Kendati begitu, peningkatan kekerasan dan kesejahteraan jurnalis yang rendah itu tak menghambat pertumbuhan media di Indonesia. Bahkan, menurut Agus Sudibyo (2022), pandemi Covid-19 yang melanda dunia, termasuk Indonesia sejak 2020 tak menghambat pertumbuhan media. Hingga Juni 2022, terdapat 1.800 perusahaan pers yang terdaftar di Dewan Pers.
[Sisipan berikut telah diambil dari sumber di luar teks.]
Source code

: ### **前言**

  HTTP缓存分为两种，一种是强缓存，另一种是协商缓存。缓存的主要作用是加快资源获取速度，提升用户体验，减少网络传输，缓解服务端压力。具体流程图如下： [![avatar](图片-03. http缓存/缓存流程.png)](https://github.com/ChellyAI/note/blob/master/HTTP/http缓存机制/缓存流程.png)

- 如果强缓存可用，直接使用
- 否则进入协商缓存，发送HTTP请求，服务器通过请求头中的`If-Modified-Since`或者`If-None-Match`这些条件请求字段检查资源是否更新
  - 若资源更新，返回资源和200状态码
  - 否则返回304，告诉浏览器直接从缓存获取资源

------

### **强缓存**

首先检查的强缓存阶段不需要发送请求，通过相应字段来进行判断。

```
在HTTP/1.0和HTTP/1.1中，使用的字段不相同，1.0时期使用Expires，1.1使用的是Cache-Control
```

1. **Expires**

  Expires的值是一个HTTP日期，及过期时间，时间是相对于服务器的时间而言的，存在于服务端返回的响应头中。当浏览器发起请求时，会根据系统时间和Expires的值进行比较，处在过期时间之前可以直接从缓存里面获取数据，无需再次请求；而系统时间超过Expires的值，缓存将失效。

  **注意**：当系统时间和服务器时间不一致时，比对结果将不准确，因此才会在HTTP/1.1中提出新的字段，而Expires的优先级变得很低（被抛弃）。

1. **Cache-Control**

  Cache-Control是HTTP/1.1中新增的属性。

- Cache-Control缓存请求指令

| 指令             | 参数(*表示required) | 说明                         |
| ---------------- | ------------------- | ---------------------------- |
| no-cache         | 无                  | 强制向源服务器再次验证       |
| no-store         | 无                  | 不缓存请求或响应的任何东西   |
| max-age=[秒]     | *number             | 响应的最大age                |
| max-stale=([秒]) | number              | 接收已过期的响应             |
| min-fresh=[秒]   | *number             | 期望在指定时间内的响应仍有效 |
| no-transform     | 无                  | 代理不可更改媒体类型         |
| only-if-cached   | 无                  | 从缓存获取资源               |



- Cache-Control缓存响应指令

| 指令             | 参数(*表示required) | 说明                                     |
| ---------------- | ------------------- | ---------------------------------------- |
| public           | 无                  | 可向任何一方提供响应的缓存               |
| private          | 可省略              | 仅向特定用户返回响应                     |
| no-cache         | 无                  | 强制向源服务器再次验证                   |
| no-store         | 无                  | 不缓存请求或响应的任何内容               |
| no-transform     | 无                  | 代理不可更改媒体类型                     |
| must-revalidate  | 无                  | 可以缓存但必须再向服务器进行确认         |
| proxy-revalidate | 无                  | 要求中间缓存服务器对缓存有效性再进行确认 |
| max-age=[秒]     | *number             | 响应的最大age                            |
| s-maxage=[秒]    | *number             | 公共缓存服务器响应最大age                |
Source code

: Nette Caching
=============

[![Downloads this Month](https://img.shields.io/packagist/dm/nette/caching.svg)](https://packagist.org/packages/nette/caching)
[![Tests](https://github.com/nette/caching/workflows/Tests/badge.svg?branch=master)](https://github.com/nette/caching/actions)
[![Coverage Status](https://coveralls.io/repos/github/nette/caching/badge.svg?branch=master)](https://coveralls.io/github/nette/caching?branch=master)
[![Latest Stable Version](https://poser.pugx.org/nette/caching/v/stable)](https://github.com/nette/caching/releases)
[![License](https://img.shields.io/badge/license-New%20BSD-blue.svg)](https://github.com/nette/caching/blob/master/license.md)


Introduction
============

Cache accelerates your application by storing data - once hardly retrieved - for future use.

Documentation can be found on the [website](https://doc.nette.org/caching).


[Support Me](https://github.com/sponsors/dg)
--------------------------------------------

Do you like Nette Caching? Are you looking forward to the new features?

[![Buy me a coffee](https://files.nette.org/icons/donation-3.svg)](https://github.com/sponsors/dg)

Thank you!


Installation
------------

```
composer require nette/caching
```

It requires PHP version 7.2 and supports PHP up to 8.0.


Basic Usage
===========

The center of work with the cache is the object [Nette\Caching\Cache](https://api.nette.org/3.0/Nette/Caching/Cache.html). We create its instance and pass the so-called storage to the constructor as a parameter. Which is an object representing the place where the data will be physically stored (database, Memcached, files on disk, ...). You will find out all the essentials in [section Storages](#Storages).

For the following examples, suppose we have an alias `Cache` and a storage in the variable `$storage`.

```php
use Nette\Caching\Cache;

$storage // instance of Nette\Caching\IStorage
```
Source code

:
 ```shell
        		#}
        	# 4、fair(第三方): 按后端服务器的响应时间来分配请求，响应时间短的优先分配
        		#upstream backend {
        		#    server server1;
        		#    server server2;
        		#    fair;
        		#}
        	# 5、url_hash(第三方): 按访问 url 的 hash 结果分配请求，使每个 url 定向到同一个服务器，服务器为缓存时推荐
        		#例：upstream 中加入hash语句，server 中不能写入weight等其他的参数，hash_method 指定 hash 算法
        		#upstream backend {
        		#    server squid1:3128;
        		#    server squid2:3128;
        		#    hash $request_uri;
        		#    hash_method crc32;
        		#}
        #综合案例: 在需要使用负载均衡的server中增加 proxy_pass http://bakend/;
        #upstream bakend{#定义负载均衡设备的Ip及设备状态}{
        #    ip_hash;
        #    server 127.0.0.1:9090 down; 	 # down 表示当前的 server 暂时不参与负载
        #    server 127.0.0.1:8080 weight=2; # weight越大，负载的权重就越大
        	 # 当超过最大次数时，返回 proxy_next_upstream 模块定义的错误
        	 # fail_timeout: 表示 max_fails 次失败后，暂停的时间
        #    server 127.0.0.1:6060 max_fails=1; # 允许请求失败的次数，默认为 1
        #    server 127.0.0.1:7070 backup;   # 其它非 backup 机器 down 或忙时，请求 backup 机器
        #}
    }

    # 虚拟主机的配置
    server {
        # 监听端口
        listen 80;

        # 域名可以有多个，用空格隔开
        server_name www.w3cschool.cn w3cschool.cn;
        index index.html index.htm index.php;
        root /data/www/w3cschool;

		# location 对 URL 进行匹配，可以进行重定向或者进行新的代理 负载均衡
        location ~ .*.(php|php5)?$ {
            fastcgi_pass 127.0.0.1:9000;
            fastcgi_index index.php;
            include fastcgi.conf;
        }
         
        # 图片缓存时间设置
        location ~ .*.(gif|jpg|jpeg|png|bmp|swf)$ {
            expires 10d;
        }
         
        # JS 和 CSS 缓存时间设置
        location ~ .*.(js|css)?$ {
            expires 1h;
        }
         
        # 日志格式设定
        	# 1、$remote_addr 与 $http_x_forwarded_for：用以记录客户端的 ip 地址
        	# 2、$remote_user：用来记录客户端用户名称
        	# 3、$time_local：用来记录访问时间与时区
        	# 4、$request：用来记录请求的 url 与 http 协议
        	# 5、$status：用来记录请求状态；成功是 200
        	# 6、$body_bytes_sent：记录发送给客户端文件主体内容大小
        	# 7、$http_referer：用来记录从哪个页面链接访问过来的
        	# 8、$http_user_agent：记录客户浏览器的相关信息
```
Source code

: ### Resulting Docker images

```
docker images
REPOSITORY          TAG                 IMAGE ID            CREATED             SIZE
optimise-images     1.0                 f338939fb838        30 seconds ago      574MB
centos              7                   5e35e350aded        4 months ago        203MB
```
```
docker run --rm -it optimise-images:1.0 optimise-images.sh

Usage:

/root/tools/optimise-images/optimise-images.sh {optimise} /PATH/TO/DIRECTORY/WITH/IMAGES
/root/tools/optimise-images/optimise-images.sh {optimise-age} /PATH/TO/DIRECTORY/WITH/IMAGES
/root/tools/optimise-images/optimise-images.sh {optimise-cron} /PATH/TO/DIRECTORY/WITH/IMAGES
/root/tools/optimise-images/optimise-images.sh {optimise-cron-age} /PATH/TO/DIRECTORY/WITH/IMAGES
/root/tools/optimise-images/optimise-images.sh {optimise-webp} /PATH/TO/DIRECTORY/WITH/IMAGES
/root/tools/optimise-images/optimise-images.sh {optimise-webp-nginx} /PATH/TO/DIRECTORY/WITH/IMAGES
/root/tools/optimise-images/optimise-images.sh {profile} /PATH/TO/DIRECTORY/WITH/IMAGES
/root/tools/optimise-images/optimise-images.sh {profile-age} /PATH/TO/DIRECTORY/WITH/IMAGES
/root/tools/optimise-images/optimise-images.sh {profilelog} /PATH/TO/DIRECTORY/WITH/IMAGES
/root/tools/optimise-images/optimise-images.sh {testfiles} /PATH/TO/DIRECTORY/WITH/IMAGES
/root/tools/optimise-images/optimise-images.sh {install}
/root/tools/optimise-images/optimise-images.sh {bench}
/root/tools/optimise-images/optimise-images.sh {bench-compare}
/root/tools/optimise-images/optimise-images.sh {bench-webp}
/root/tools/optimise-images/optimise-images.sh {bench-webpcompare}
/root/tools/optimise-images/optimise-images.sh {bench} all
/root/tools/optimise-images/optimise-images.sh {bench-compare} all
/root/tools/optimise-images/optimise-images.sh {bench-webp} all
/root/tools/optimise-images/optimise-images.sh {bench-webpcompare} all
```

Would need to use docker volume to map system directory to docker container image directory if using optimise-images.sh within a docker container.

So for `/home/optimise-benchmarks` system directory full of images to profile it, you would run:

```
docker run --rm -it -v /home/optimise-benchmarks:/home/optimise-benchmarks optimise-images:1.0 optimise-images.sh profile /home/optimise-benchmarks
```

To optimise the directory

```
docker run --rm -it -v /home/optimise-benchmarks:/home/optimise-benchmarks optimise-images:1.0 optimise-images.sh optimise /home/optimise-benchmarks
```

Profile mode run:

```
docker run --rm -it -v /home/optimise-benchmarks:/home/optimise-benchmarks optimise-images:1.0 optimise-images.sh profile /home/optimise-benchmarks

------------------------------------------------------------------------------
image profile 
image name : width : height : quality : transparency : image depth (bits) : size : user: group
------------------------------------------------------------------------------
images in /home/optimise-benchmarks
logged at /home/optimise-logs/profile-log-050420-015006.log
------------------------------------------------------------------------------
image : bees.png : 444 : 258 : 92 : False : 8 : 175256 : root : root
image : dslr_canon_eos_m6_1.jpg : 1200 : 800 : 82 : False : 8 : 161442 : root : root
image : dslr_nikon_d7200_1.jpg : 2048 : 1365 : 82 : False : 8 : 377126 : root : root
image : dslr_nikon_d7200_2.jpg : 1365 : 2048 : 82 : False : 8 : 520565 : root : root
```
Sementara, Kementerian Komunikasi dan Informatika mencatat, saat ini ada 43 media siber yang beroperasi di Indonesia, tapi hanya 970 terdaftar di Dewan Pers.
Peningkatan jumlah media itu juga tak sebanding dengan pendapatan media yang makin menurun, terutama sejak kehadiran platform digital seperti Google, Facebook, Instagram, dan YouTube. Karena menjadi tergantung dalam distribusi konten, perusahaan pers harus merebut iklan dengan para raksasa media itu. Alhasil, mereka kehilangan kendali dan pendapatan semakin kecil.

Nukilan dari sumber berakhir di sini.